The group consists of Irvine-based City Ventures, Brentwood-based Thomas Safran & Associates, Montebello-based Gentefy and Santa Ana-based SVA Architects Inc. , all of which are teaming on the development of the 6.4-acre site north of Philadelphia Street and west of Bright Avenue. It includes a former Alpha Beta grocery store.
The negotiation arrangement between Uptown Community Partners and the city will be exclusive for a six-month period. Ryan Aeh, senior vice president for City Ventures, said construction on the project would start in 2023 at the earliest.
“It was a really unique opportunity,” Aeh said . “Usually when a development opportunity becomes available it’s one single parcel and one developer looking at one product type. This was multiple parcels. It’s eight parcels that are all in uptown Whittier. It’s a really interesting, walkable suburban downtown.”
Plans for the site include 229 for-sale units and 115 low- and very low-income rental units.
There will also be 5,000 square feet of commercial development and 251 parking stalls.
The for-sale units will be created by City Ventures, which currently has more than 8,000 units in California in its portfolio.
The affordable-housing units will be developed by Thomas Safran & Associates. The company has developed more than 6,000 rental units in Southern California.
“TSA currently owns and operates two affordable housing communities in Whittier,” Jordan Pynes, president of the company, said in a statement. “We are delighted to continue this important work with the city and community to provide much-needed affordable housing in Whittier.”
Gentefy, meanwhile, is working on the commercial space, which consists of seven micro-kitchens for local businesses, a performance stage, a courtyard and more.
SVA Architects is carrying out conceptual design for the project.
“One of the exciting opportunities for the Whittier development — with multiple sites spread throughout the area —is the mission to create intentional spaces between buildings,” Ernesto M. Vasquez, chief executive of SVA Architects, said in a statement. “We can create pedestrian corridors and cohesion from the street level. Wide sidewalks will be activated with public art, landscaping, and gathering spaces, allowing Uptown to become a place of human connection where community is built.
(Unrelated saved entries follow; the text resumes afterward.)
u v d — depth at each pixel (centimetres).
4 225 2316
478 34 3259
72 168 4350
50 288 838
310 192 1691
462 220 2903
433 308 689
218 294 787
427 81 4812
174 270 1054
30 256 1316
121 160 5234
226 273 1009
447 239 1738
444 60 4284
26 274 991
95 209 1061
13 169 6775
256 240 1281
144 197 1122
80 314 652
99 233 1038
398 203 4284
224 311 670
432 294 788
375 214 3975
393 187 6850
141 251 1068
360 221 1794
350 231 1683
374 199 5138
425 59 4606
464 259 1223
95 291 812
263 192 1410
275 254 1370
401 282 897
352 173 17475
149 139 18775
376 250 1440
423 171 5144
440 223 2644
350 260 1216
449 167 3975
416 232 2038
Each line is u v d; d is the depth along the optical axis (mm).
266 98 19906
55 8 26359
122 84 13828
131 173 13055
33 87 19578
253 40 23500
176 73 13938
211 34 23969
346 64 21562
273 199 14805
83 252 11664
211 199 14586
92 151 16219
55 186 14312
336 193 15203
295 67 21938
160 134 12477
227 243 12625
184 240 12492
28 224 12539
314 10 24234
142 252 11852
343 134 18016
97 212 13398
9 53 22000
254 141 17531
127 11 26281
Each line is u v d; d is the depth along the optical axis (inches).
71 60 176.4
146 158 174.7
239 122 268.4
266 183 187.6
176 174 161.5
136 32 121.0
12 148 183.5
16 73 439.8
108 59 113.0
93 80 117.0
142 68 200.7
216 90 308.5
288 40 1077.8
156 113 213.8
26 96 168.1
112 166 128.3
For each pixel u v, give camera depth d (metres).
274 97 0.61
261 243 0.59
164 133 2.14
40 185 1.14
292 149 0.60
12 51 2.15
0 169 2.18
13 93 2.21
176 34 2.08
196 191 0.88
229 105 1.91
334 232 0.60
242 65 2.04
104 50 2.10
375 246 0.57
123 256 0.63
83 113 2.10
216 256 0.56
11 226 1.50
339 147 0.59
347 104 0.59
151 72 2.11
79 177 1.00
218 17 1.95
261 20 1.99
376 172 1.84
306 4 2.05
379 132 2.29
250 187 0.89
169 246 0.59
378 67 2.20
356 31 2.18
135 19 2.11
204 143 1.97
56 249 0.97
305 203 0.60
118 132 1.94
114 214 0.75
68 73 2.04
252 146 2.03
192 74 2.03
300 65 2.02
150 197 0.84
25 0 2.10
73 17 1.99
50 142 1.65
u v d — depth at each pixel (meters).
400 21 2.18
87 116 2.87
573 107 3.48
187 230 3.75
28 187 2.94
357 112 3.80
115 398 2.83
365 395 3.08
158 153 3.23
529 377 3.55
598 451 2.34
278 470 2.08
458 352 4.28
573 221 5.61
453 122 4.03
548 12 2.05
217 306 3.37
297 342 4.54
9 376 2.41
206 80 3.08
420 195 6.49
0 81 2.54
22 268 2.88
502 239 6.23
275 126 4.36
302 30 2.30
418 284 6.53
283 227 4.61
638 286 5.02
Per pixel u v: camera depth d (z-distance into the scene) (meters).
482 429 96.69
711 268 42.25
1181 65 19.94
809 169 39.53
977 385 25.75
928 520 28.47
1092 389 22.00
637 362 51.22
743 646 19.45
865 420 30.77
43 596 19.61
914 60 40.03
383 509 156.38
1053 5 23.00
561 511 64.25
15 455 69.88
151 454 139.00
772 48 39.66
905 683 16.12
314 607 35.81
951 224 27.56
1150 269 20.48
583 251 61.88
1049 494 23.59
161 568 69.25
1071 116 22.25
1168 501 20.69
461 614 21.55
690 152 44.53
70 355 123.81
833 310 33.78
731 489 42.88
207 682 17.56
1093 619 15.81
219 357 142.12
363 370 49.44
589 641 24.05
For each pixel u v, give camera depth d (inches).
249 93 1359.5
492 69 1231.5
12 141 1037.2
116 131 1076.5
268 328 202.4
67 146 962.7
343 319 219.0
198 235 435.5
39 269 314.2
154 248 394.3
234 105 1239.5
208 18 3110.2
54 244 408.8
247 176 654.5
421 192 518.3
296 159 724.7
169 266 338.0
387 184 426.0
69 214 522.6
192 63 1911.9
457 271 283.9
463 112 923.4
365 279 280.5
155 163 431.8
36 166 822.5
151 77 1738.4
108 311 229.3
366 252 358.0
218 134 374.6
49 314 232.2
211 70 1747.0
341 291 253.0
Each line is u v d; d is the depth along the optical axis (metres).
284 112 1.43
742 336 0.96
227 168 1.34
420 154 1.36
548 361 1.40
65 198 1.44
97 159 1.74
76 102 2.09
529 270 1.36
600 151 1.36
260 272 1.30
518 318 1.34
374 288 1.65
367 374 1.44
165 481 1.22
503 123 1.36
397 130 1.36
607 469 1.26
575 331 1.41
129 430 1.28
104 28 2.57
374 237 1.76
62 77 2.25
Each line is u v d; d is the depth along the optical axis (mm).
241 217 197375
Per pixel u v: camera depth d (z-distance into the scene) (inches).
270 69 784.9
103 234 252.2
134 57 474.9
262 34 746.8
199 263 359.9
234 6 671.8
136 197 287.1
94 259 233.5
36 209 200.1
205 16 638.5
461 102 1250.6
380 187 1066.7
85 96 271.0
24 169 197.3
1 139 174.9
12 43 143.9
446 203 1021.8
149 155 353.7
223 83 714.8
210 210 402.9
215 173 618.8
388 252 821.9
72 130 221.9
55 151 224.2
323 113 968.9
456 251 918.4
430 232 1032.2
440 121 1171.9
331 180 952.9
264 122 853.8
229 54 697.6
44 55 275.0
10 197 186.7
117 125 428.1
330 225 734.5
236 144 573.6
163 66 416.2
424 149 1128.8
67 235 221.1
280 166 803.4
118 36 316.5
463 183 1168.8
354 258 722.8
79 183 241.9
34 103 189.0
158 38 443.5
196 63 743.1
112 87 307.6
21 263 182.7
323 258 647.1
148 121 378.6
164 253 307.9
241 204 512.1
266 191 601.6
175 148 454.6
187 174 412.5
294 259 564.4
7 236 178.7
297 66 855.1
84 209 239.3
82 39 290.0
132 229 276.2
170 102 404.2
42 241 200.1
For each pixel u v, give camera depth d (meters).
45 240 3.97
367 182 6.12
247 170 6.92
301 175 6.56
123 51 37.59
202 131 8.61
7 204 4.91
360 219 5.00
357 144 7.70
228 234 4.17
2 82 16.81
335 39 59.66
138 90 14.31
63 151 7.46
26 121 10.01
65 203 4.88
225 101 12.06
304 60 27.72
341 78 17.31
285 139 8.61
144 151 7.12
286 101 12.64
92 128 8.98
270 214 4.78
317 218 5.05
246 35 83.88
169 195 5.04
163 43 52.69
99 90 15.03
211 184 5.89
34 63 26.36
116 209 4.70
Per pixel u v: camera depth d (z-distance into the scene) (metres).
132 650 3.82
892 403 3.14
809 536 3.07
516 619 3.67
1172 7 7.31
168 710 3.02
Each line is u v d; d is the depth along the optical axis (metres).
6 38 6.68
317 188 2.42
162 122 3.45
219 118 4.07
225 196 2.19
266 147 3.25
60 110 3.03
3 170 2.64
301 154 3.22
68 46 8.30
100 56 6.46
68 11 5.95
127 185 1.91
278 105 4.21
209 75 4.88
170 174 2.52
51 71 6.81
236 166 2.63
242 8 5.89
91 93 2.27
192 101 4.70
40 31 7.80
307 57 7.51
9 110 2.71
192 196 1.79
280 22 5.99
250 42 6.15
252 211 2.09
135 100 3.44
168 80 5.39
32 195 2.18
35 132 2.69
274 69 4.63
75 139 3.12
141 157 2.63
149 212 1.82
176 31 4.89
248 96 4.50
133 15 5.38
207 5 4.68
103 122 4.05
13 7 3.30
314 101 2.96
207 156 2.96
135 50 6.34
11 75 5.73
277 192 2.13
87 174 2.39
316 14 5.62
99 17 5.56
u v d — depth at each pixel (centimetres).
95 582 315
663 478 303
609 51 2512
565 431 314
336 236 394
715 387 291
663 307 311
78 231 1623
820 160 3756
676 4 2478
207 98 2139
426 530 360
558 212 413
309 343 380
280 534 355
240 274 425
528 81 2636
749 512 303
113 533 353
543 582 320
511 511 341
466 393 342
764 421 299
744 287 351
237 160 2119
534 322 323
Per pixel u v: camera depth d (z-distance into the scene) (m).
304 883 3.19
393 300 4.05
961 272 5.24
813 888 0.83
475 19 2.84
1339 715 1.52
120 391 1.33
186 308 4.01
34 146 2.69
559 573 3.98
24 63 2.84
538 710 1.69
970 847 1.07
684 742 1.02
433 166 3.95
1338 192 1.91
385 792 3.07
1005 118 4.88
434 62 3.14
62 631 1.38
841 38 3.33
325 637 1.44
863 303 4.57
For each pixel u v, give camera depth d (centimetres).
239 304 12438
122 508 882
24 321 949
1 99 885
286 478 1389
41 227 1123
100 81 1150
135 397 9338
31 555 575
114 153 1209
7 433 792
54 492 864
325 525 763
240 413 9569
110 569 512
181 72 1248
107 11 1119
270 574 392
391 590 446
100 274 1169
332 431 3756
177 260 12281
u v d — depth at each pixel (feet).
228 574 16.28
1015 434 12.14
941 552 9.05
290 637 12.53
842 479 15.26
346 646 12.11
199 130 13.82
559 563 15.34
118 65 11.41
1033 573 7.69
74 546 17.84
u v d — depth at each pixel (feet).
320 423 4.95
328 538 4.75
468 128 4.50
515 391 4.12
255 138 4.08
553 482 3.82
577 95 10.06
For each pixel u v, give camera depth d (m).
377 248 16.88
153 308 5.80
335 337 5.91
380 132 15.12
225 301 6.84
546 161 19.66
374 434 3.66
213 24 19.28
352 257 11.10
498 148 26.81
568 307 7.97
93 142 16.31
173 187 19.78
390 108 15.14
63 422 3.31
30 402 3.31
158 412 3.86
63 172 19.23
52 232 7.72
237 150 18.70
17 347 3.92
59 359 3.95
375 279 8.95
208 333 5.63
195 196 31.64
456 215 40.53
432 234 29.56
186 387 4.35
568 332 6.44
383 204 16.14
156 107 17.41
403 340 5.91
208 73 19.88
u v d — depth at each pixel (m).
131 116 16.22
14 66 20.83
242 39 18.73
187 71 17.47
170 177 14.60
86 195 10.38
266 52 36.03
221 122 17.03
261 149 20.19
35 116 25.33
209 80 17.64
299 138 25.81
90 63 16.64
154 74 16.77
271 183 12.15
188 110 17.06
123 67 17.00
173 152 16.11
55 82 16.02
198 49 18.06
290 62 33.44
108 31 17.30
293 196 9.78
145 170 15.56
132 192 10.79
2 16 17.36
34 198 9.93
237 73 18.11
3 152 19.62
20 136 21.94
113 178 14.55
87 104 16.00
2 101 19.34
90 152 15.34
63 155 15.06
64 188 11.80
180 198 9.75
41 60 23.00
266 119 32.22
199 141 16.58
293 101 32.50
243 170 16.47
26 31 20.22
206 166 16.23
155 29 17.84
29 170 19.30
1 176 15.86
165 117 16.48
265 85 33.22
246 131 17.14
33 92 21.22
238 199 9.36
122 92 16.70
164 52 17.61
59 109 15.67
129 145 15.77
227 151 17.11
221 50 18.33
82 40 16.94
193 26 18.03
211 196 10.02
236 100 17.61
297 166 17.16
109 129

We envision the Uptown district becoming the jewel of Whittier.”
Aeh said part of the reason so many developers are involved is because the team wanted to “think about what does each parcel want to be and what’s the team that we need to assemble to program and implement it.”
“Whenever there’s an opportunity to work on a multifaceted project like this, you want to pull together a best-in-class team, so we were really looking for groups that perform on a high level,” he added.
The project, Aeh said, would be a welcome change for Whittier, which hasn’t seen as much development in recent years as some other areas of L.A., such as Culver City and Hollywood, have.
“Taking some of the unutilized properties and surface-level parking lots and transforming them into new housing, retail … really will be game-changing. It will be a shot in the arm to energize uptown Whittier,” he said.